Pakistan
Total IDRC Support
121 activities worth CAD42.1 million since 1977
Our support helps
- use e-health to increase people’s access to services and information
- end early child marriages and forced marriages
- increase Pakistan’s ability to provide sound research that informs and influences policy
- strengthen health system governance to improve reproductive health and women’s rights
Since 1977, we’ve supported Pakistani researchers’ efforts to improve health care, education, and farming practices. Research has also focused on peacebuilding and women’s experience of discrimination and violence.
We funded research to find lasting solutions to economic and environmental problems. For example, research in the Hindu Kush-Himalayas identified solutions to conserve soil and water — such as planting hybrid off-season corn — while increasing family incomes.

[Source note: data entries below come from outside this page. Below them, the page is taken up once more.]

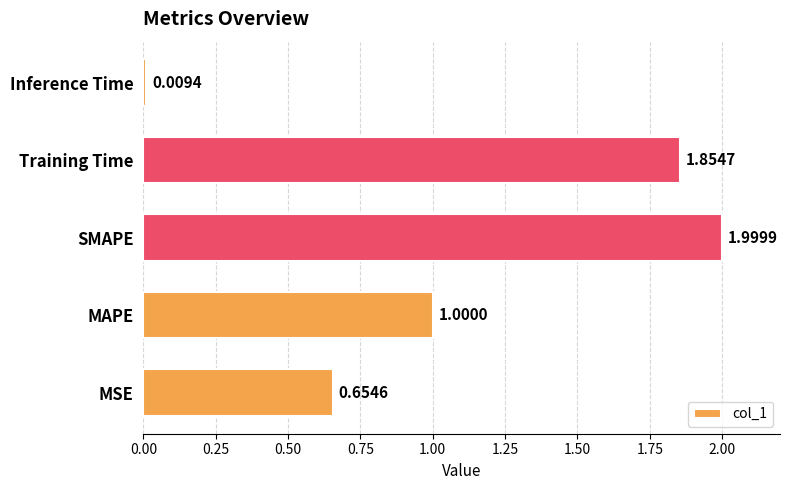

List the labels in order of value, largest first.

SMAPE, Training Time, MAPE, MSE, Inference Time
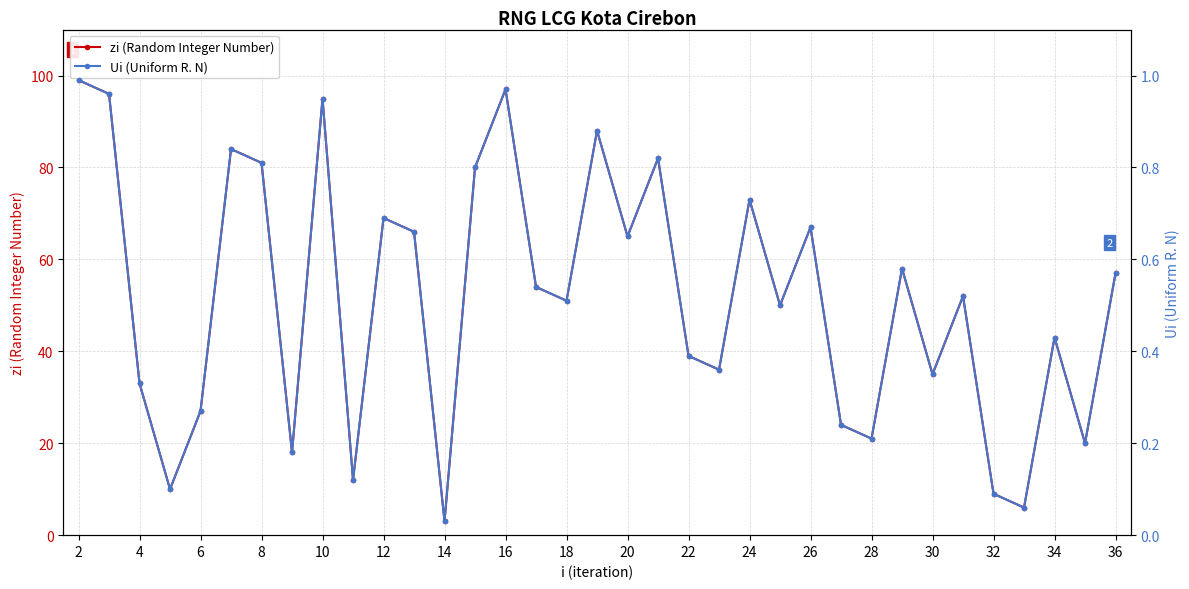

What are all the series names shown in the legend?

zi (Random Integer Number), Ui (Uniform R. N)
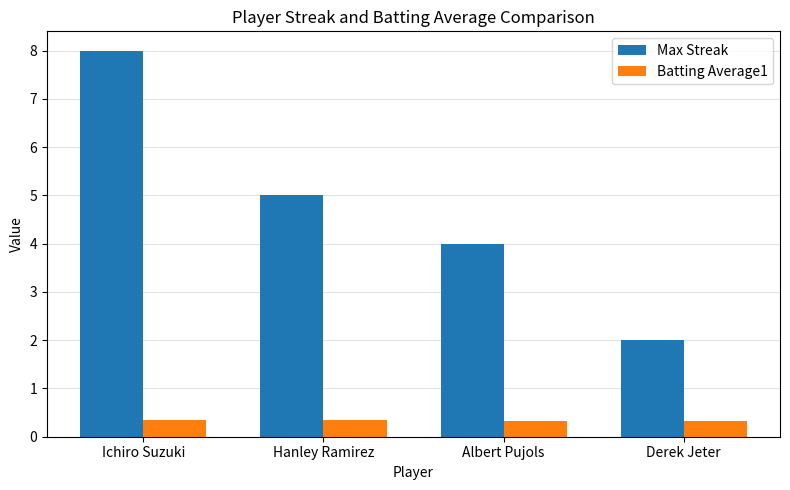

At which category is the sum across all series the highest?

Ichiro Suzuki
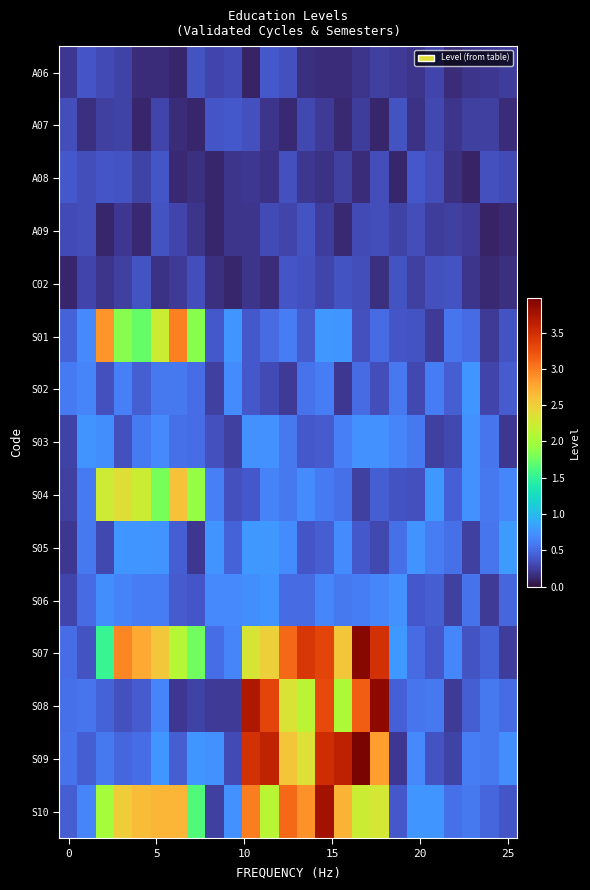

At which category does the chart reach its minimum across all series?

22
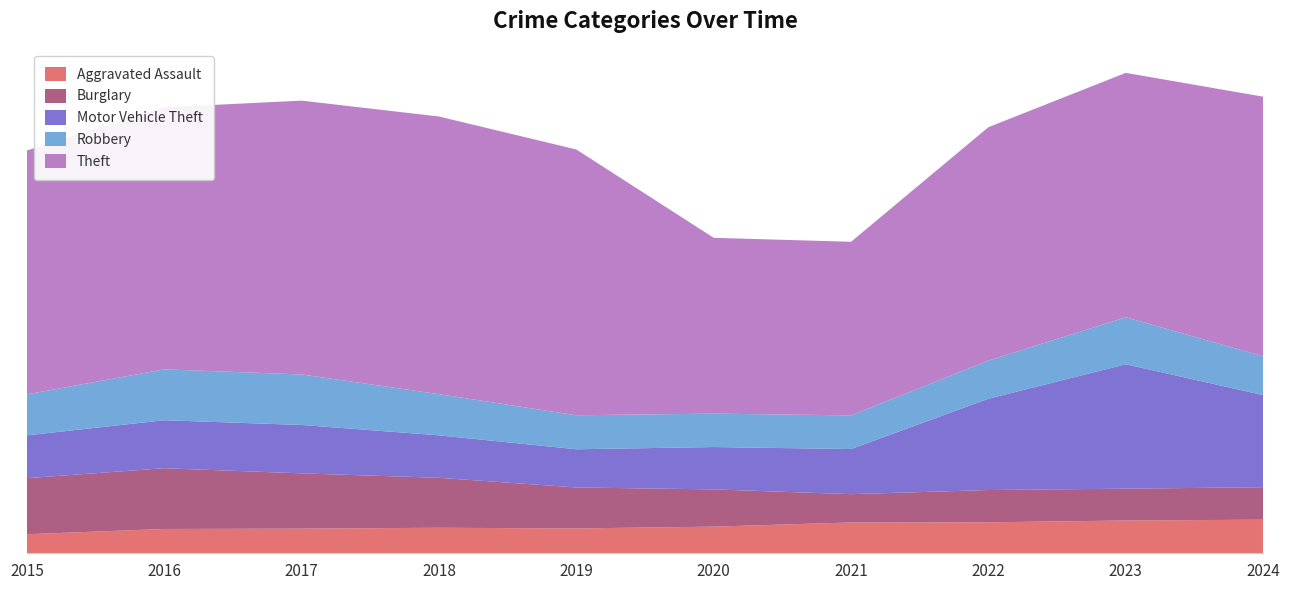

Reading left to right, extract all data points from this chart.

Aggravated Assault: 4480	5713	5793	6002	5841	6265	7242	7280	7711	7900
Burglary: 13184	14289	13001	11747	9638	8758	6661	7594	7480	7638
Motor Vehicle Theft: 10068	11285	11380	9985	8978	9959	10605	21466	29253	21665
Robbery: 9638	11960	11880	9681	7995	7855	7920	8964	11052	9123
Theft: 57352	61623	64386	65290	62497	41345	40819	54892	57474	61045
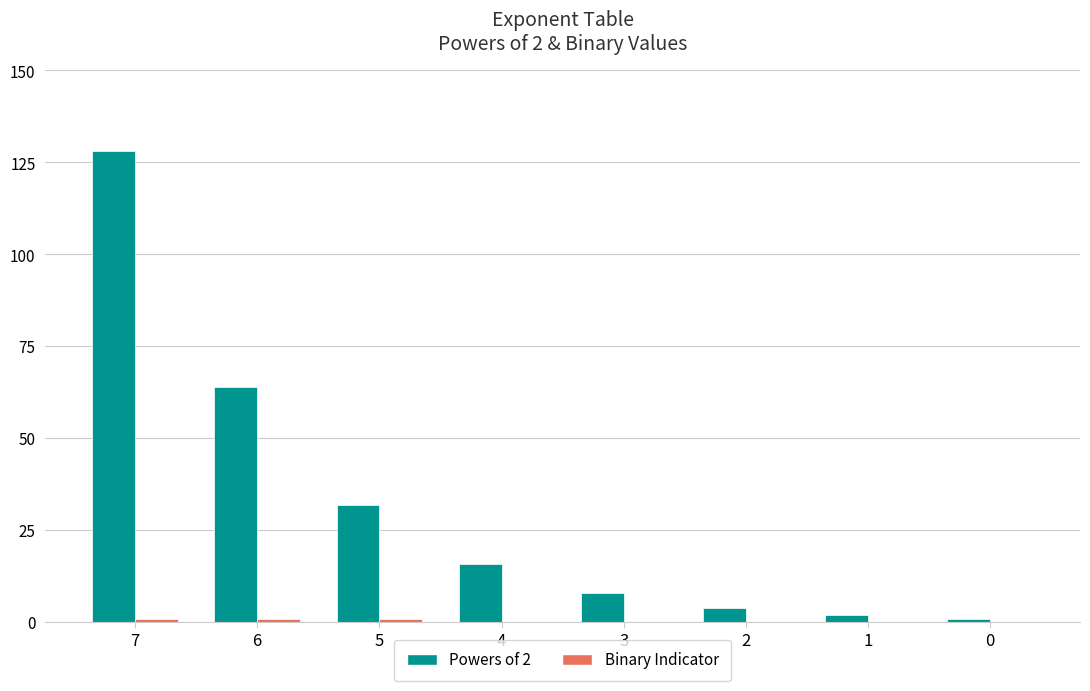

At which category is the sum across all series the highest?

7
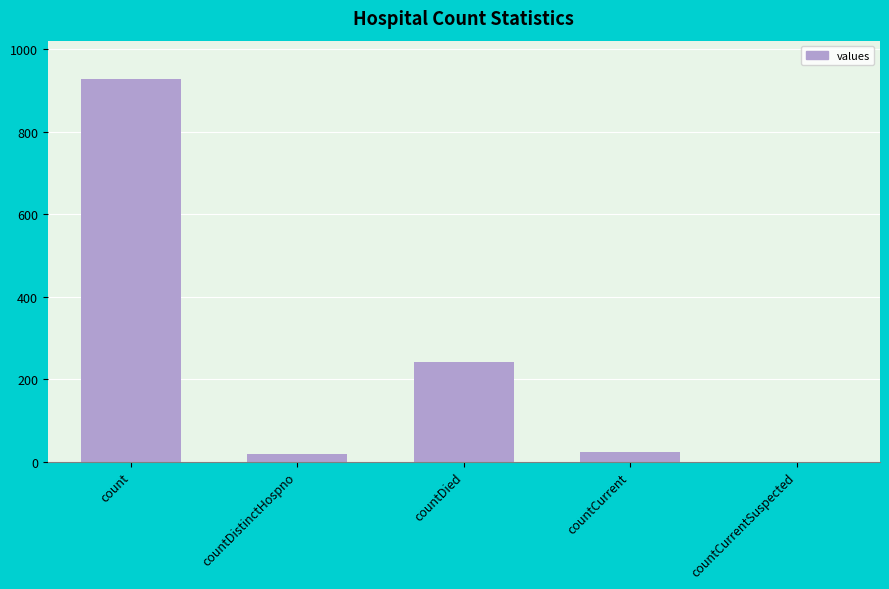

What is the average value?

242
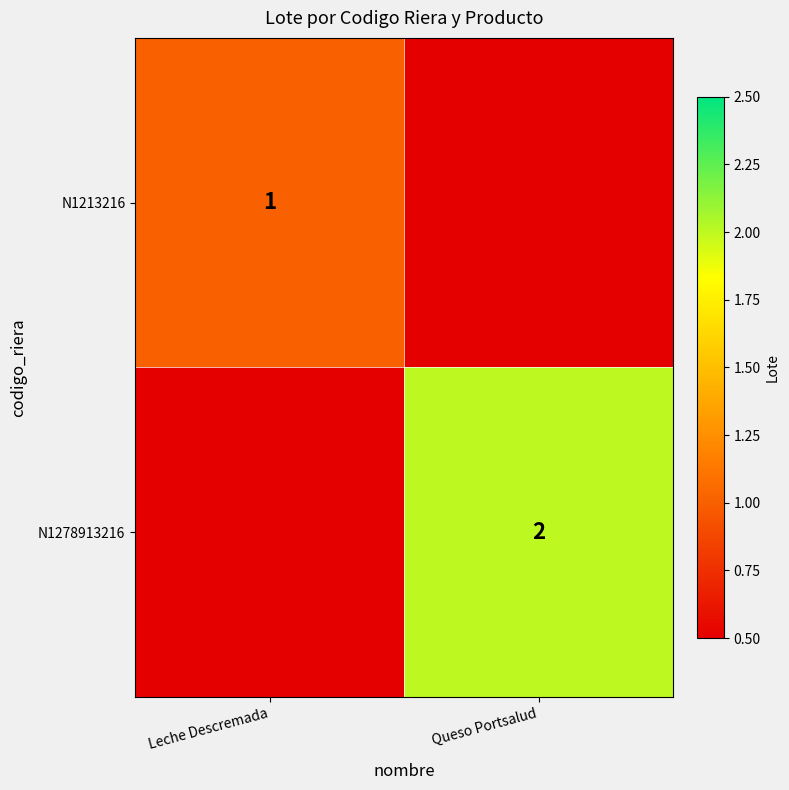

Which series has the largest total across all categories?

N1278913216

IDRC facilitated research to reduce poverty, including a community-based monitoring system to track the government’s effectiveness. Researchers also brought hope to Tehsil Balakot, a rural area devastated by the 2005 Kashmir earthquake. Local organizations gained a better understanding of residents’ needs, and received training to help them rebuild or replace lost livelihoods.
Since the mid-2000s, IDRC research partners have introduced the Internet to hundreds of isolated northern villages, bringing online training opportunities, along with health and agricultural information.
Local-language computing
A widely celebrated effort to include poorer parts of Asia in the information age began in 2002, with a modest initiative to create digital fonts in Urdu, Pakistan’s national language. Given that English dominated computers and the Internet at that time, IDRC-supported research teams produced local language computer programs so Asians could read and publish content on the Internet in their own languages. Researchers at Pakistan’s National University for Computing and Emerging Sciences coordinated the 10-country program.
In another effort to narrow the digital divide, the Sustainable Development Policy Institute in Pakistan is measuring — and bridging — the gap between men and women, and girls and boys, in accessing computers in rural areas.
Environmental economics
For the past decade, we’ve helped build the South Asian Network for Development and Environmental Economics. This network specializes in applied research that connects economic and environmental problems with solutions. Groundbreaking research in Pakistan includes a study showing how the recreational value of natural resources, such as parkland, can generate funds to preserve them.